(Beginning of Excerpted records)

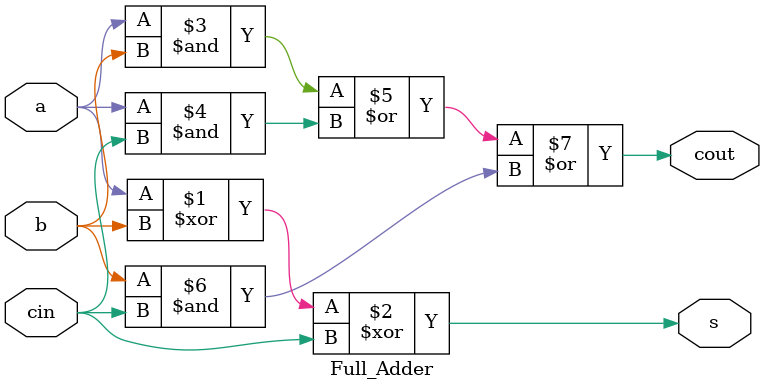
<source format=sv>
/* ---------------------------------------------------------------
 * Copyright (c) 2022. Heqing Huang (feipenghhq@gmail.com)
 *
 * Author: Heqing Huang
 * Date Created: 07/11/2023
 * ---------------------------------------------------------------
 * Full adder cell
 * ---------------------------------------------------------------
 */

module Full_Adder (
    input   a,
    input   b,
    input   cin,
    output  s,
    output  cout
);

    assign s = a ^ b ^ cin;
    assign cout = (a & b) | (a & cin) | (b & cin);

endmodule

</source>
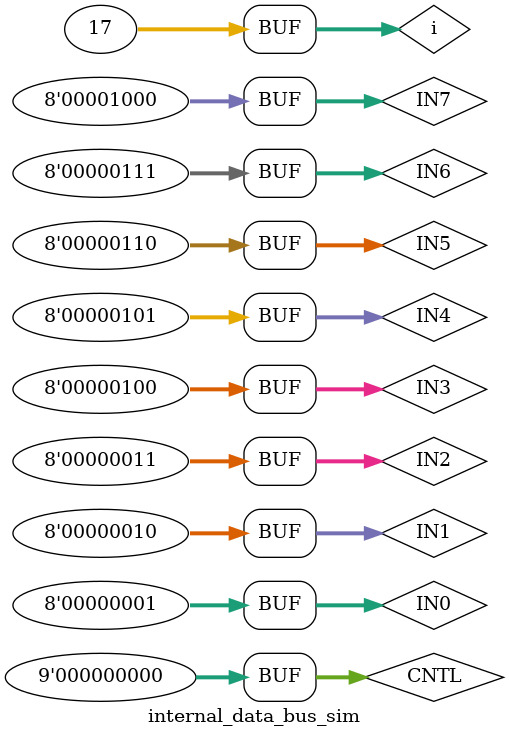
<source format=v>
`timescale 1ns / 1ps


module internal_data_bus_sim(

    );
    reg [7:0] IN0,IN1,IN2,IN3,IN4,IN5,IN6,IN7;
    reg [8:0] CNTL;
    wire[7:0] OUT;
    
    integer i;
    
    internal_data_bus DUT(.CNTL(CNTL), 
    .IN0(IN0), .IN1(IN1), .IN2(IN2), .IN3(IN3), 
    .IN4(IN4), .IN5(IN5), .IN6(IN6), .IN7(IN7), .OUT(OUT));
    
    initial
    begin
        CNTL = 0;
        IN0 = 1;
        IN1 = 2;
        IN2 = 3;
        IN3 = 4;
        IN4 = 5;
        IN5 = 6;
        IN6 = 7;
        IN7 = 8;
        
        for (i = 0; i < 17; i = i+1)
        begin
            #1 CNTL = (i % 2) * (2**(i/2));
        end
    end
endmodule

</source>
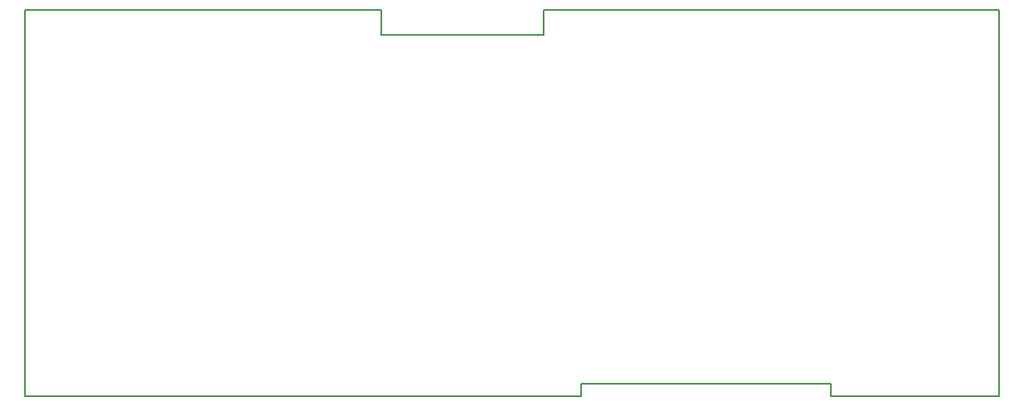
<source format=gko>
G04 #@! TF.GenerationSoftware,KiCad,Pcbnew,5.0.0-fee4fd1~65~ubuntu17.10.1*
G04 #@! TF.CreationDate,2018-08-24T06:20:42-04:00*
G04 #@! TF.ProjectId,motherboard,6D6F74686572626F6172642E6B696361,rev?*
G04 #@! TF.SameCoordinates,Original*
G04 #@! TF.FileFunction,Profile,NP*
%FSLAX46Y46*%
G04 Gerber Fmt 4.6, Leading zero omitted, Abs format (unit mm)*
G04 Created by KiCad (PCBNEW 5.0.0-fee4fd1~65~ubuntu17.10.1) date Fri Aug 24 06:20:42 2018*
%MOMM*%
%LPD*%
G01*
G04 APERTURE LIST*
%ADD10C,0.150000*%
G04 APERTURE END LIST*
D10*
X160655000Y-84455000D02*
X207010000Y-84455000D01*
X107950000Y-84455000D02*
X144145000Y-84455000D01*
X160655000Y-86995000D02*
X160655000Y-84455000D01*
X144145000Y-86995000D02*
X160655000Y-86995000D01*
X144145000Y-84455000D02*
X144145000Y-86995000D01*
X164465000Y-123825000D02*
X107950000Y-123825000D01*
X164465000Y-122555000D02*
X164465000Y-123825000D01*
X189865000Y-122555000D02*
X164465000Y-122555000D01*
X189865000Y-123825000D02*
X189865000Y-122555000D01*
X207010000Y-123825000D02*
X189865000Y-123825000D01*
X107950000Y-84455000D02*
X107950000Y-123825000D01*
X207010000Y-123825000D02*
X207010000Y-84455000D01*
M02*

</source>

(End of Excerpted records)

- What you have to do:
Transcribe the data exactly, minus any images.

- Result for this exercise:
<source format=sv>
/* ---------------------------------------------------------------
 * Copyright (c) 2022. Heqing Huang (feipenghhq@gmail.com)
 *
 * Author: Heqing Huang
 * Date Created: 07/11/2023
 * ---------------------------------------------------------------
 * Full adder cell
 * ---------------------------------------------------------------
 */

module Full_Adder (
    input   a,
    input   b,
    input   cin,
    output  s,
    output  cout
);

    assign s = a ^ b ^ cin;
    assign cout = (a & b) | (a & cin) | (b & cin);

endmodule

</source>
<source format=v>
`timescale 1ns / 1ps


module internal_data_bus_sim(

    );
    reg [7:0] IN0,IN1,IN2,IN3,IN4,IN5,IN6,IN7;
    reg [8:0] CNTL;
    wire[7:0] OUT;
    
    integer i;
    
    internal_data_bus DUT(.CNTL(CNTL), 
    .IN0(IN0), .IN1(IN1), .IN2(IN2), .IN3(IN3), 
    .IN4(IN4), .IN5(IN5), .IN6(IN6), .IN7(IN7), .OUT(OUT));
    
    initial
    begin
        CNTL = 0;
        IN0 = 1;
        IN1 = 2;
        IN2 = 3;
        IN3 = 4;
        IN4 = 5;
        IN5 = 6;
        IN6 = 7;
        IN7 = 8;
        
        for (i = 0; i < 17; i = i+1)
        begin
            #1 CNTL = (i % 2) * (2**(i/2));
        end
    end
endmodule

</source>
<source format=gko>
G04 #@! TF.GenerationSoftware,KiCad,Pcbnew,5.0.0-fee4fd1~65~ubuntu17.10.1*
G04 #@! TF.CreationDate,2018-08-24T06:20:42-04:00*
G04 #@! TF.ProjectId,motherboard,6D6F74686572626F6172642E6B696361,rev?*
G04 #@! TF.SameCoordinates,Original*
G04 #@! TF.FileFunction,Profile,NP*
%FSLAX46Y46*%
G04 Gerber Fmt 4.6, Leading zero omitted, Abs format (unit mm)*
G04 Created by KiCad (PCBNEW 5.0.0-fee4fd1~65~ubuntu17.10.1) date Fri Aug 24 06:20:42 2018*
%MOMM*%
%LPD*%
G01*
G04 APERTURE LIST*
%ADD10C,0.150000*%
G04 APERTURE END LIST*
D10*
X160655000Y-84455000D02*
X207010000Y-84455000D01*
X107950000Y-84455000D02*
X144145000Y-84455000D01*
X160655000Y-86995000D02*
X160655000Y-84455000D01*
X144145000Y-86995000D02*
X160655000Y-86995000D01*
X144145000Y-84455000D02*
X144145000Y-86995000D01*
X164465000Y-123825000D02*
X107950000Y-123825000D01*
X164465000Y-122555000D02*
X164465000Y-123825000D01*
X189865000Y-122555000D02*
X164465000Y-122555000D01*
X189865000Y-123825000D02*
X189865000Y-122555000D01*
X207010000Y-123825000D02*
X189865000Y-123825000D01*
X107950000Y-84455000D02*
X107950000Y-123825000D01*
X207010000Y-123825000D02*
X207010000Y-84455000D01*
M02*

</source>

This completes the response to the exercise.